Theresa May faced a fresh Brexit headache as her plans risked a rift with her Democratic Unionist Party allies.
DUP leader Arlene Foster said the Prime Minister appeared “wedded to the idea of a border down the Irish Sea” despite Downing Street’s assurances to the contrary.
The European Union’s fallback proposal aimed at avoiding a hard border between Ireland and the UK would effectively keep Northern Ireland aligned with Brussels’s customs union and single market.
A report in The Times on Friday claimed that a leaked letter from May to Foster and her deputy Nigel Dodds set out the PM’s approach.
She wants a “backstop” measure which would create a temporary “joint customs territory” with the EU for the whole of the UK.
But Brussels appears set to insist on a Northern Ireland-only “backstop to the backstop” in case negotiations on a wider UK approach break down.
Meanwhile, a long-awaited Brexit deal could be brokered within a week, senior EU leader Donald Tusk has claimed.
Sparking fervent denials from Downing Street, the European Council President told Channel 4 News on Thursday there could be a breakthrough in negotiations in as little as “maybe five, maybe six, maybe seven days”.
In the letter to the DUP, May said: “I am clear that I could not accept there being any circumstances or conditions in which that ‘backstop to the backstop’, which would break up the UK customs territory, could come in to force.”
But the DUP has interpreted the wording of her letter to mean that the measure will be contained in the Brexit divorce deal despite Mrs May’s insistence it will never come into effect.
Foster said: “The Prime Minister’s letter raises alarm bells for those who value the integrity of our precious union and for those who want a proper Brexit for the whole of the UK.
“It appears the Prime Minister is wedded to the idea of a border down the Irish Sea with Northern Ireland in the EU single market regulatory regime.”
The Prime Minister relies on the support of the DUP’s 10 MPs for her Commons majority, votes which may become crucial as she attempts to get a deal through Parliament.
A Downing Street spokesman said: “The Prime Minister’s letter sets out her commitment, which she has been absolutely clear about on any number of occasions, to never accepting any circumstances in which the UK is divided into two customs territories.
“The Government will not agree anything that brings about a hard border on the island of Ireland.”

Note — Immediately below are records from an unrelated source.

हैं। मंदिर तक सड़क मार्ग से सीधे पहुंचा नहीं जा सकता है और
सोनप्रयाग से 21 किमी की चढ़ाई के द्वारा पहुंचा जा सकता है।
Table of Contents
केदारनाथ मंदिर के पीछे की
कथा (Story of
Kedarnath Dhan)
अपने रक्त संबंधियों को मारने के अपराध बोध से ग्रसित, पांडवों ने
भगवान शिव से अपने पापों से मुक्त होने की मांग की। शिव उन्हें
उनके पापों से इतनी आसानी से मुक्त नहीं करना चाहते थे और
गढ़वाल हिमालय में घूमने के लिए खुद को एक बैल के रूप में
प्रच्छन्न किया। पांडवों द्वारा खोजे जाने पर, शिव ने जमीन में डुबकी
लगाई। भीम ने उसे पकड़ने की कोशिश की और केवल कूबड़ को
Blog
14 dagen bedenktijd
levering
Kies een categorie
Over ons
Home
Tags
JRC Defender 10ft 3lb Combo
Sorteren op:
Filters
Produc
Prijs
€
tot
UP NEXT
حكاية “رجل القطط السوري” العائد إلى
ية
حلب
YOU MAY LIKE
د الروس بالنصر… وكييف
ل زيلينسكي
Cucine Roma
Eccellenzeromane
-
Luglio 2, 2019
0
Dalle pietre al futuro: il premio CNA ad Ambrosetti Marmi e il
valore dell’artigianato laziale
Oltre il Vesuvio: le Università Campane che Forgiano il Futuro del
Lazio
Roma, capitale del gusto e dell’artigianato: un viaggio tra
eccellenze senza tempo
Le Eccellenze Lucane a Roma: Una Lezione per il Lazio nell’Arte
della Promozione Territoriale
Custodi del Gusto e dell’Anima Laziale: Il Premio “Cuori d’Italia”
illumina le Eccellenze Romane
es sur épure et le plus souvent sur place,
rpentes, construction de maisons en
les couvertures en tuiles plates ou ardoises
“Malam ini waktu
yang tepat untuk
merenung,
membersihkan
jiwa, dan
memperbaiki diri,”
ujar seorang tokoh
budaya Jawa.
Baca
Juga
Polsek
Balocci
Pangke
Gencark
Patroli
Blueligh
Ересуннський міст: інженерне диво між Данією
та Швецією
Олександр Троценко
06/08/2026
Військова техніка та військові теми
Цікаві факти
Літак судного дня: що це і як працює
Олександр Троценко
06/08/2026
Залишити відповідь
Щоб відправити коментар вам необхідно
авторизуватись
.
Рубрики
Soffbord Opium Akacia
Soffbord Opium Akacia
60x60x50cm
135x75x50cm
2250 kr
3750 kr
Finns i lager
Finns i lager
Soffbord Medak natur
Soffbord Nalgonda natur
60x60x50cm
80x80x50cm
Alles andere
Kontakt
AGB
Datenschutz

Tusk’s comments came on the same day Austrian newspapers reported that Brexit Secretary Dominic Raab and EU chief negotiator Michel Barnier could meet over the next few days to seal an agreement.
But Downing Street attempted to pour cold water on the claims of a weekend deal, stressing that no agreement had yet been reached.
“We are still in negotiations, and on that basis we don’t know when and if this will conclude,” a spokesman said, adding that a much-rumoured Cabinet meeting to allow ministers to sign off the deal had not been scheduled.
Meanwhile, a senior government source said that any reports in the European media that a deal could come in the next few days should be taken “with a very large pinch of salt”.
It comes after the PM last month told MPs that 95% of the deal had been agreed, with the key sticking point of the “backstop” to prevent a hard border between Ireland and Northern Ireland remaining unresolved.
May’s plan would see the whole UK effectively agree to remain in the customs union to help avoid a hard border with Ireland as a backstop if no other arrangement can be found.
However, fears that this could become a permanent settlement led the Labour Party and Tory Brexiteers - including Environment Secretary Michael Gove - to demand that May publishes the full legal advice setting out how the arrangement could be ended.
While Dominic Grieve wrote to Cabinet Secretary Sir Mark Sedwill calling for government documents explaining the final withdrawal agreement to be made public, former Brexit Secretary said how the UK could exit from the customs union must be “pinned down” before MPs and peers vote on the deal.